→ PROVIDED INFORMATION
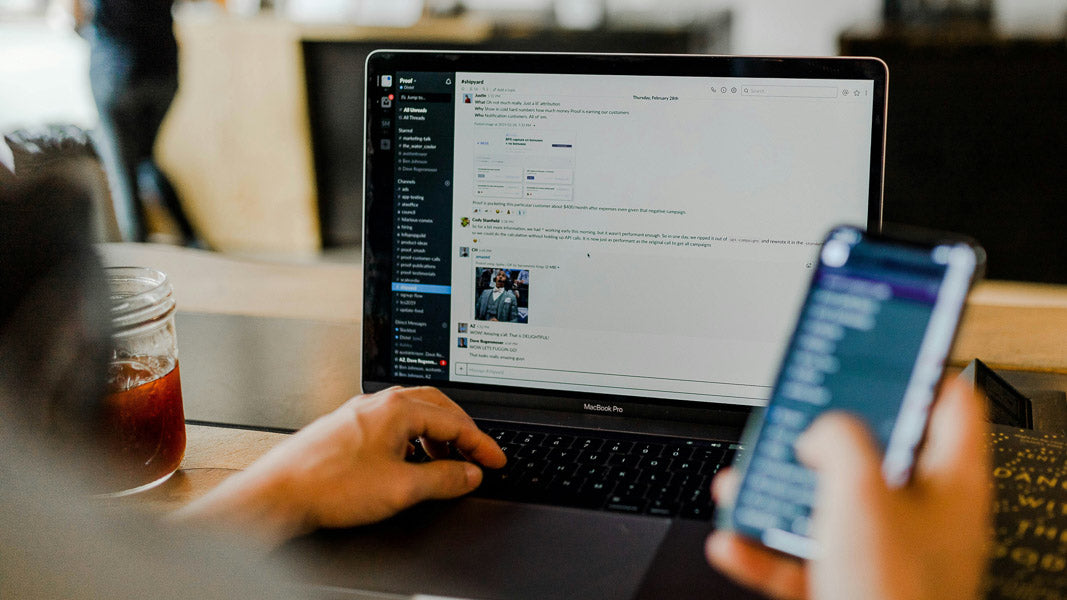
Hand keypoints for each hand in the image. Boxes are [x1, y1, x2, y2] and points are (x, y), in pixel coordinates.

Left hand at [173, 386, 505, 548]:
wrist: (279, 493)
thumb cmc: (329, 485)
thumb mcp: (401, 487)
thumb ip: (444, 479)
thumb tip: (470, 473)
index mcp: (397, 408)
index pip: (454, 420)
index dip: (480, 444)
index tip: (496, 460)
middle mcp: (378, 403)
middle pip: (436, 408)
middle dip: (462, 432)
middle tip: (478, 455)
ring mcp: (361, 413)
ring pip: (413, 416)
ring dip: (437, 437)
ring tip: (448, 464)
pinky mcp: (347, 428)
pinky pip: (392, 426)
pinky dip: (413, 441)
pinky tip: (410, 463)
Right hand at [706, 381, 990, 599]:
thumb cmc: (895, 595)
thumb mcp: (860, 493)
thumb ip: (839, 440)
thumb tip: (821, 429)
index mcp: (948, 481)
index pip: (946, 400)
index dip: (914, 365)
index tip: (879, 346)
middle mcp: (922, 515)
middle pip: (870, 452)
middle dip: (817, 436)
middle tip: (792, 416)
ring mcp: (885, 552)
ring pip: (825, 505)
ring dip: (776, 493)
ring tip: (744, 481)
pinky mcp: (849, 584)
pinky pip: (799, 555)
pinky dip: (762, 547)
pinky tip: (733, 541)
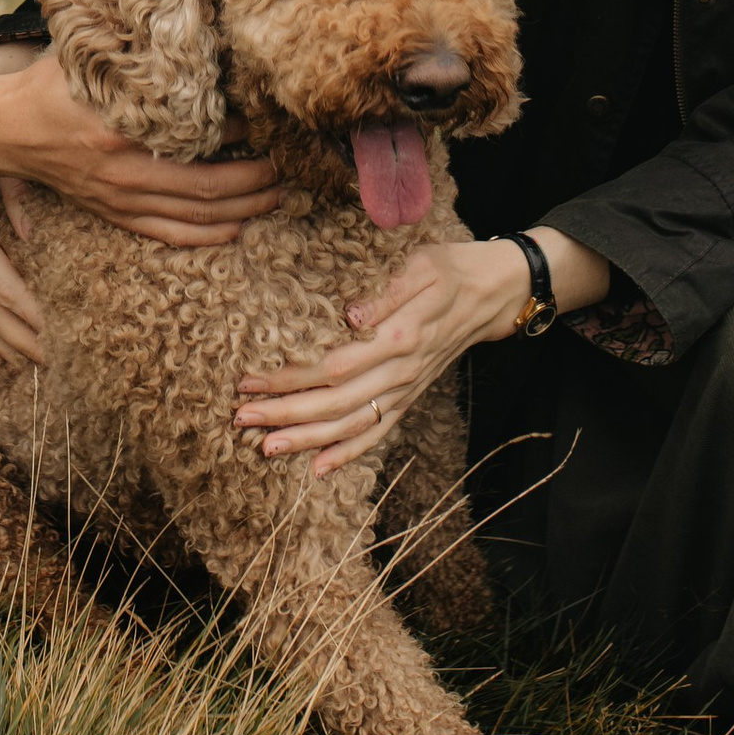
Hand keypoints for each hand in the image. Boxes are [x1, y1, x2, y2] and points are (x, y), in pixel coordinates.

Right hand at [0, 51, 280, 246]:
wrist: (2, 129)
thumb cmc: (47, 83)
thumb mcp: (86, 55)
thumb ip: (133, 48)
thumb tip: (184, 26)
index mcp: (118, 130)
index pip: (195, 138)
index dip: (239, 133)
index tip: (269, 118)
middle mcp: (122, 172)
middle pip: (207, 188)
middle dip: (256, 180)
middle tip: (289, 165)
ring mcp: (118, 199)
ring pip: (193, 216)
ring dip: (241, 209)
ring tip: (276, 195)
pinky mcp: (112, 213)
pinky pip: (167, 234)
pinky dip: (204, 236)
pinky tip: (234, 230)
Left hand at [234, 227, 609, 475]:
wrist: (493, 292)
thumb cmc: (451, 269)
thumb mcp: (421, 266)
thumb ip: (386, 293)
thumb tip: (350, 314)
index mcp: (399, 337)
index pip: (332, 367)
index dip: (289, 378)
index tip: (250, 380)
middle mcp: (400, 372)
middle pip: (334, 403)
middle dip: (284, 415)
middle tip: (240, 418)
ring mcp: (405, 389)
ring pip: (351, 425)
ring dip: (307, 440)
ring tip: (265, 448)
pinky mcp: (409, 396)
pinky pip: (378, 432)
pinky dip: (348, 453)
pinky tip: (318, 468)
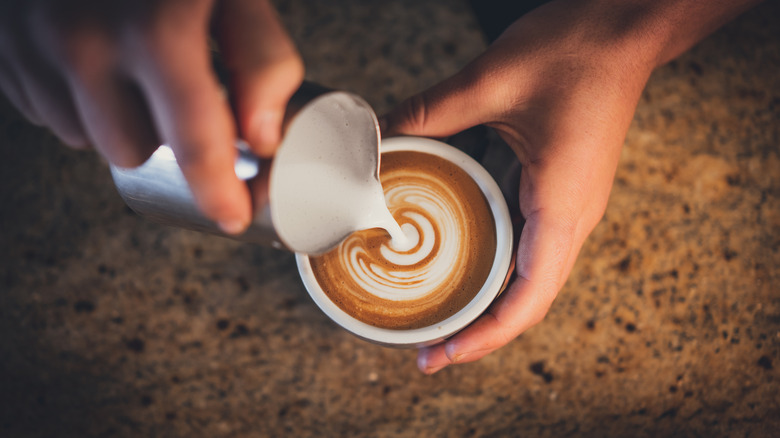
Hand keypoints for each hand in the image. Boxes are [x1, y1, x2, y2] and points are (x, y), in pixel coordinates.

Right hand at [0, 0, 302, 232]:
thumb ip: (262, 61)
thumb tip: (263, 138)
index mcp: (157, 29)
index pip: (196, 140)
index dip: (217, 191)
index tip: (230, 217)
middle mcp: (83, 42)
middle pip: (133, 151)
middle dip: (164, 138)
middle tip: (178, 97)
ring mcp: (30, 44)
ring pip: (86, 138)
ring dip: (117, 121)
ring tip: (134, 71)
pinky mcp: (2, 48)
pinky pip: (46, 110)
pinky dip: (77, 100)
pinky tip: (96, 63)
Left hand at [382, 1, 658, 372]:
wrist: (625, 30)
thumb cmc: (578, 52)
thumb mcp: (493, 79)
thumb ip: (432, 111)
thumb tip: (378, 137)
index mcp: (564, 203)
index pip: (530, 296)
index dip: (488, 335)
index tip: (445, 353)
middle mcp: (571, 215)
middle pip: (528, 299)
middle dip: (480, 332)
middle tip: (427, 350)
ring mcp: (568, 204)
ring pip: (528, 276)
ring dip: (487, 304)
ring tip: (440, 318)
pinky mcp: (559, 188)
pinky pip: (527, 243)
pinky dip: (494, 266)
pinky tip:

→ WORK TASK
Your answer must be an exact repeat of all the records, minus the pictures.

→ FINISHED TASK
Hand keypoints for each hand in the image. Boxes are [x1, y1, x2, y2] and points are (x, y), in pixel coordinates.

Left hand at [173, 386, 505, 548]:
wrist: (279, 493)
thumb cmc: (329, 485)
thumb mcp: (401, 487)
thumb ip: (444, 479)
thumb tip: (470, 473)
index mcp: (397, 408)
index pip: (454, 420)
index dip: (480, 444)
index tip: (496, 460)
middle mcp: (378, 403)
middle pip: (436, 408)
middle dip: (462, 432)
middle tip: (478, 455)
ring mcp: (361, 413)
ring pip: (413, 416)
ring dip: (437, 437)
ring tip: (448, 464)
pinky mcp: (347, 428)
pinky pip: (392, 426)
pinky dip: (413, 441)
pinky tip: (410, 463)
Right hand at [706, 381, 990, 599]:
thumb cmc: (895, 595)
thumb mcp: (860, 493)
thumb ip: (839, 440)
thumb tip: (821, 429)
index mcp: (948, 481)
index pip: (946, 400)
index dip: (914, 365)
index tip: (879, 346)
middle mcp: (922, 515)
middle pip: (870, 452)
middle dip: (817, 436)
middle tip: (792, 416)
ring mcp: (885, 552)
ring pip: (825, 505)
ring dip: (776, 493)
ring tip: (744, 481)
pinky mcp: (849, 584)
pinky pip: (799, 555)
pinky dip: (762, 547)
pinky tip: (733, 541)
Hand keypoints for each hand in the image. Boxes are [x1, y1, x2, y2] and points are (x, y), in pixel coordinates.

Right hand at [0, 51, 280, 246]:
wrist: (2, 129)
thumb cmc: (47, 83)
thumb mcp: (86, 55)
thumb ip: (133, 48)
thumb tip: (184, 26)
index mcp: (118, 130)
index pip: (195, 138)
index dip: (239, 133)
index tip: (269, 118)
middle mcp: (122, 172)
middle pip: (207, 188)
middle dip: (256, 180)
middle tip: (289, 165)
ring mcp: (118, 199)
ring pip: (193, 216)
ring dip: (241, 209)
ring tip: (276, 195)
pinky mcp: (112, 213)
pinky pip: (167, 234)
pinky dip: (204, 236)
pinky tip: (234, 230)
Left hand at [234, 227, 609, 475]:
wrist: (493, 292)
thumb cmc: (451, 269)
thumb mcp: (421, 266)
thumb ip: (386, 293)
thumb tip: (350, 314)
index mcp: (399, 337)
index pip: (332, 367)
index dip: (289, 378)
index tip: (250, 380)
middle mcp: (400, 372)
middle pip: (334, 403)
middle dip: (284, 415)
middle tip: (240, 418)
ring mcp: (405, 389)
ring pip: (351, 425)
ring dip: (307, 440)
ring tip: (265, 448)
pinky mcp: (409, 396)
pinky pip: (378, 432)
pinky dip: (348, 453)
pinky tip: (318, 468)
Hand keypoints for each hand in the image. Boxes are [x1, y1, x2, y2] and points are (x, y), in pixel coordinates.

Right hand at [0, 0, 302, 232]:
thumb ip: (262, 61)
thumb tip: (263, 138)
index mcp: (157, 29)
index pip: (196, 140)
index dip: (217, 191)
index tip: (230, 217)
middle mcp: (83, 42)
middle pip: (133, 151)
middle dip: (164, 138)
middle tip: (178, 97)
ring mcp: (30, 44)
ring pip: (86, 138)
ring dip: (117, 121)
ring tip: (134, 71)
pinky mcp: (2, 48)
pinky pip: (46, 110)
pinky dip: (77, 100)
pinky tip: (96, 63)
Left hand at [382, 1, 658, 372]:
wrist: (625, 30)
thumb cmc: (578, 52)
thumb mcp: (493, 79)
thumb ip: (432, 111)
thumb tip: (378, 137)
index mcp: (564, 203)
index pip: (530, 296)
index dip: (488, 335)
index tip: (445, 353)
middle mcp: (571, 215)
middle pip: (528, 299)
middle dip: (480, 332)
middle tip: (427, 350)
ring mcp: (568, 204)
ring pip: (528, 276)
ring dip: (487, 304)
ring tip: (440, 318)
pinky mcp: (559, 188)
pinky pip: (527, 243)
pinky dip: (494, 266)
pinky tip:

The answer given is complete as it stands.